## DIRECTIVE
Output the full listing below, keeping each line exact.

## RECORD EXCERPTS
====================
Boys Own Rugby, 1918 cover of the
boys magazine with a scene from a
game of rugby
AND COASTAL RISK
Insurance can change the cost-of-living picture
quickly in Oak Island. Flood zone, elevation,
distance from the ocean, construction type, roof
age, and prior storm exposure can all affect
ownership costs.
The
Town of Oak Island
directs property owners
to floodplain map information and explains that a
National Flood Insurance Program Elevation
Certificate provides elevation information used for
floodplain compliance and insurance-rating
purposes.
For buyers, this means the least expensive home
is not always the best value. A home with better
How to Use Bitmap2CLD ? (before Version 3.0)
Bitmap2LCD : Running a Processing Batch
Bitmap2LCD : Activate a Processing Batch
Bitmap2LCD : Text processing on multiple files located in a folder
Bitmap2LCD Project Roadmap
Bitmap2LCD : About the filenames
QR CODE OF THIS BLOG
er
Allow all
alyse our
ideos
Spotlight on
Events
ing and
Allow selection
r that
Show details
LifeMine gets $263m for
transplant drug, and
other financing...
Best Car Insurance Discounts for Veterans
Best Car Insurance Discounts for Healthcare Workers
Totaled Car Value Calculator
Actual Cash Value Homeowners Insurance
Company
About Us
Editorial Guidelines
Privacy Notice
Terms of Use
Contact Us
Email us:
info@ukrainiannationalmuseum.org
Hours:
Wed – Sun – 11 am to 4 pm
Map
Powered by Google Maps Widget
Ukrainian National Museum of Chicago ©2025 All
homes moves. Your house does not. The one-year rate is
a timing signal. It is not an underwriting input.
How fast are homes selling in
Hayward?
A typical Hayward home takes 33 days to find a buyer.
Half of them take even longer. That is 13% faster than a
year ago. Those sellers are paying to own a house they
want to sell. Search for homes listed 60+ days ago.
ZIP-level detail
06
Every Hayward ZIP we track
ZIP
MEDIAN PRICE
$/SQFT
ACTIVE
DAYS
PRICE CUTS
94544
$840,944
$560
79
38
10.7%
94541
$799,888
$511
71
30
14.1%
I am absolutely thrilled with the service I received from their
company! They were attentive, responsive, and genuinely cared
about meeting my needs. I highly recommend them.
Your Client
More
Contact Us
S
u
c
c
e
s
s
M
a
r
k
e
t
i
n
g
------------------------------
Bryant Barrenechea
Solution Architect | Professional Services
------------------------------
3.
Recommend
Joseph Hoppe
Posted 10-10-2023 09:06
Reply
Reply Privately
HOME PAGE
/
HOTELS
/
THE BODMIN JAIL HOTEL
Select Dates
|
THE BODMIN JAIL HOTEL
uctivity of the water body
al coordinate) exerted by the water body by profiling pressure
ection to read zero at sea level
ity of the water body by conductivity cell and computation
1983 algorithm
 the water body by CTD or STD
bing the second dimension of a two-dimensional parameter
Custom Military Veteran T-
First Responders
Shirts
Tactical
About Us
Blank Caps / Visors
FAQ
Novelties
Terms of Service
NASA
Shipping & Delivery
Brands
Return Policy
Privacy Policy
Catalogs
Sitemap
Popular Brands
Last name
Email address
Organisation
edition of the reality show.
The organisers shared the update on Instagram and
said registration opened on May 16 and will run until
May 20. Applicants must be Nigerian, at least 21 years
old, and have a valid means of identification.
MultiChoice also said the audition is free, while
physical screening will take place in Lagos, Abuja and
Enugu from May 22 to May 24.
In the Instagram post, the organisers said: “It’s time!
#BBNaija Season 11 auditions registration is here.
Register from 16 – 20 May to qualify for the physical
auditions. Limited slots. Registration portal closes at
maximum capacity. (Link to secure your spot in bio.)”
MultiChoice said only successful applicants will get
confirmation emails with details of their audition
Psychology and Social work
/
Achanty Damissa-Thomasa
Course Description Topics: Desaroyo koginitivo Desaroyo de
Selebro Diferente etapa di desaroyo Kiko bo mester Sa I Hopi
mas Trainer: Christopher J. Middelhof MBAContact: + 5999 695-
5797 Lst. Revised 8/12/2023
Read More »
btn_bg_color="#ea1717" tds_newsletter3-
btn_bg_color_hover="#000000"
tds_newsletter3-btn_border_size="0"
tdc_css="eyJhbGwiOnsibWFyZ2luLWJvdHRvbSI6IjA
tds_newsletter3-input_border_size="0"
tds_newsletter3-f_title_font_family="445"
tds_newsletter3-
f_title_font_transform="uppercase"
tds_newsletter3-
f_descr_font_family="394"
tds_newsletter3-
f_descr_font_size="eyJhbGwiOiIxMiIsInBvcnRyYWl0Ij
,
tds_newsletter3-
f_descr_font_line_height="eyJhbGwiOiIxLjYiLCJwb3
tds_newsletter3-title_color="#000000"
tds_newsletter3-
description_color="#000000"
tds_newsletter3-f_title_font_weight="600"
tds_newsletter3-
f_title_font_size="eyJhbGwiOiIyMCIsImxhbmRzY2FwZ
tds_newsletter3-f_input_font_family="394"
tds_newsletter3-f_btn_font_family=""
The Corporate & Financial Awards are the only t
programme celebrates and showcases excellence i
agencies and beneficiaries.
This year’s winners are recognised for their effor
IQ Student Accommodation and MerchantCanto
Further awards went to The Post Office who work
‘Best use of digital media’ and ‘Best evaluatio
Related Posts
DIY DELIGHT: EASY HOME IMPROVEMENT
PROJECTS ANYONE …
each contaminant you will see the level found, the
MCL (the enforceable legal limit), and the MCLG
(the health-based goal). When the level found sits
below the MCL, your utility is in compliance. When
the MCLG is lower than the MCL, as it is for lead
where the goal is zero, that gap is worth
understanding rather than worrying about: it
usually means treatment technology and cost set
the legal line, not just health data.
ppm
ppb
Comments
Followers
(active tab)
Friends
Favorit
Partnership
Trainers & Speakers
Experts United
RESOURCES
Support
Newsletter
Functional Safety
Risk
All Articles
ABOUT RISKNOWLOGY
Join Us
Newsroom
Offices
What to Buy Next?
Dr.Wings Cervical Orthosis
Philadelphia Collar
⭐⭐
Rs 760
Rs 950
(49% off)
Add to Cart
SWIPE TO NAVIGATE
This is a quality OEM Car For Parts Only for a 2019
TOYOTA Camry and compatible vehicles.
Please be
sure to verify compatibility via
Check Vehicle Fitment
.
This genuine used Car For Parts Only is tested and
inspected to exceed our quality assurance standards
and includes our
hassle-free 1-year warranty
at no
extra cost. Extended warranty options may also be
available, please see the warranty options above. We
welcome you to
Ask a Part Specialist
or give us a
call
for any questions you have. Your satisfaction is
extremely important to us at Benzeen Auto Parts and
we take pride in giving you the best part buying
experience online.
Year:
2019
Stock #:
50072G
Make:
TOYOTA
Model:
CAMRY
====================
## PROBLEM SOLUTION
Boys Own Rugby, 1918 cover of the
boys magazine with a scene from a
game of rugby
AND COASTAL RISK
Insurance can change the cost-of-living picture
quickly in Oak Island. Flood zone, elevation,
distance from the ocean, construction type, roof
age, and prior storm exposure can all affect
ownership costs.
The
Town of Oak Island
directs property owners
to floodplain map information and explains that a
National Flood Insurance Program Elevation
Certificate provides elevation information used for
floodplain compliance and insurance-rating
purposes.
For buyers, this means the least expensive home
is not always the best value. A home with better
How to Use Bitmap2CLD ? (before Version 3.0)
Bitmap2LCD : Running a Processing Batch
Bitmap2LCD : Activate a Processing Batch
Bitmap2LCD : Text processing on multiple files located in a folder
Bitmap2LCD Project Roadmap
Bitmap2LCD : About the filenames
QR CODE OF THIS BLOG
er
Allow all
alyse our
ideos
Spotlight on
Events
ing and
Allow selection
r that
Show details
LifeMine gets $263m for
transplant drug, and
other financing...
Best Car Insurance Discounts for Veterans
Best Car Insurance Discounts for Healthcare Workers
Totaled Car Value Calculator
Actual Cash Value Homeowners Insurance
Company
About Us
Editorial Guidelines
Privacy Notice
Terms of Use
Contact Us
Email us:
info@ukrainiannationalmuseum.org
Hours:
Wed – Sun – 11 am to 4 pm
Map
Powered by Google Maps Widget
Ukrainian National Museum of Chicago ©2025 All
homes moves. Your house does not. The one-year rate is
a timing signal. It is not an underwriting input.
How fast are homes selling in
Hayward?
A typical Hayward home takes 33 days to find a buyer.
Half of them take even longer. That is 13% faster than a
year ago. Those sellers are paying to own a house they
want to sell. Search for homes listed 60+ days ago.
ZIP-level detail
06
Every Hayward ZIP we track
ZIP
MEDIAN PRICE
$/SQFT
ACTIVE
DAYS
PRICE CUTS
94544
$840,944
$560
79
38
10.7%
94541
$799,888
$511
71
30
14.1%
I am absolutely thrilled with the service I received from their
company! They were attentive, responsive, and genuinely cared
about meeting my needs. I highly recommend them.
Your Client
More
Contact Us
S
u
c
c
e
s
s
M
a
r
k
e
t
i
n
g
------------------------------
Bryant Barrenechea
Solution Architect | Professional Services
------------------------------
3.
Recommend
Joseph Hoppe
Posted 10-10-2023 09:06
Reply
Reply Privately
HOME PAGE
/
HOTELS
/
THE BODMIN JAIL HOTEL
Select Dates
|
THE BODMIN JAIL HOTEL
uctivity of the water body
al coordinate) exerted by the water body by profiling pressure
ection to read zero at sea level
ity of the water body by conductivity cell and computation
1983 algorithm
 the water body by CTD or STD
bing the second dimension of a two-dimensional parameter
Custom Military Veteran T-
First Responders
Shirts
Tactical
About Us
Blank Caps / Visors
FAQ
Novelties
Terms of Service
NASA
Shipping & Delivery
Brands
Return Policy
Privacy Policy
Catalogs
Sitemap
Popular Brands
Last name
Email address
Organisation
edition of the reality show.
The organisers shared the update on Instagram and
said registration opened on May 16 and will run until
May 20. Applicants must be Nigerian, at least 21 years
old, and have a valid means of identification.
MultiChoice also said the audition is free, while
physical screening will take place in Lagos, Abuja and
Enugu from May 22 to May 24.
In the Instagram post, the organisers said: “It’s time!
#BBNaija Season 11 auditions registration is here.
Register from 16 – 20 May to qualify for the physical
auditions. Limited slots. Registration portal closes at
maximum capacity. (Link to secure your spot in bio.)”
MultiChoice said only successful applicants will get
confirmation emails with details of their audition
Psychology and Social work
/
Achanty Damissa-Thomasa
Course Description Topics: Desaroyo koginitivo Desaroyo de
Selebro Diferente etapa di desaroyo Kiko bo mester Sa I Hopi
mas Trainer: Christopher J. Middelhof MBAContact: + 5999 695-
5797 Lst. Revised 8/12/2023
Read More »
btn_bg_color="#ea1717" tds_newsletter3-
btn_bg_color_hover="#000000"
tds_newsletter3-btn_border_size="0"
tdc_css="eyJhbGwiOnsibWFyZ2luLWJvdHRvbSI6IjA
tds_newsletter3-input_border_size="0"
tds_newsletter3-f_title_font_family="445"
tds_newsletter3-
f_title_font_transform="uppercase"
tds_newsletter3-
f_descr_font_family="394"
tds_newsletter3-
f_descr_font_size="eyJhbGwiOiIxMiIsInBvcnRyYWl0Ij
,
tds_newsletter3-
f_descr_font_line_height="eyJhbGwiOiIxLjYiLCJwb3
tds_newsletter3-title_color="#000000"
tds_newsletter3-
description_color="#000000"
tds_newsletter3-f_title_font_weight="600"
tds_newsletter3-
f_title_font_size="eyJhbGwiOiIyMCIsImxhbmRzY2FwZ
tds_newsletter3-f_input_font_family="394"
tds_newsletter3-f_btn_font_family=""
The Corporate & Financial Awards are the only t
programme celebrates and showcases excellence i
agencies and beneficiaries.
This year’s winners are recognised for their effor
IQ Student Accommodation and MerchantCanto
Further awards went to The Post Office who work
‘Best use of digital media’ and ‘Best evaluatio
Related Posts
DIY DELIGHT: EASY HOME IMPROVEMENT
PROJECTS ANYONE …
each contaminant you will see the level found, the
MCL (the enforceable legal limit), and the MCLG
(the health-based goal). When the level found sits
below the MCL, your utility is in compliance. When
the MCLG is lower than the MCL, as it is for lead
where the goal is zero, that gap is worth
understanding rather than worrying about: it
usually means treatment technology and cost set
the legal line, not just health data.
ppm
ppb
Comments
Followers
(active tab)
Friends
Favorit
Partnership
Trainers & Speakers
Experts United
RESOURCES
Support
Newsletter
Functional Safety
Risk
All Articles
ABOUT RISKNOWLOGY
Join Us
Newsroom
Offices
What to Buy Next?
Dr.Wings Cervical Orthosis
Philadelphia Collar
⭐⭐
Rs 760
Rs 950
(49% off)
Add to Cart
SWIPE TO NAVIGATE
This is a quality OEM Car For Parts Only for a 2019
TOYOTA Camry and compatible vehicles.
Please be
sure to verify compatibility via
Check Vehicle Fitment
.
This genuine used Car For Parts Only is tested and
inspected to exceed our quality assurance standards
and includes our
hassle-free 1-year warranty
at no
extra cost. Extended warranty options may also be
available, please see the warranty options above. We
welcome you to
Ask a Part Specialist
or give us a
call
for any questions you have. Your satisfaction is
extremely important to us at Benzeen Auto Parts and
we take pride in giving you the best part buying
experience online.
Year:
2019
Stock #:
50072G
Make:
TOYOTA
Model:
CAMRY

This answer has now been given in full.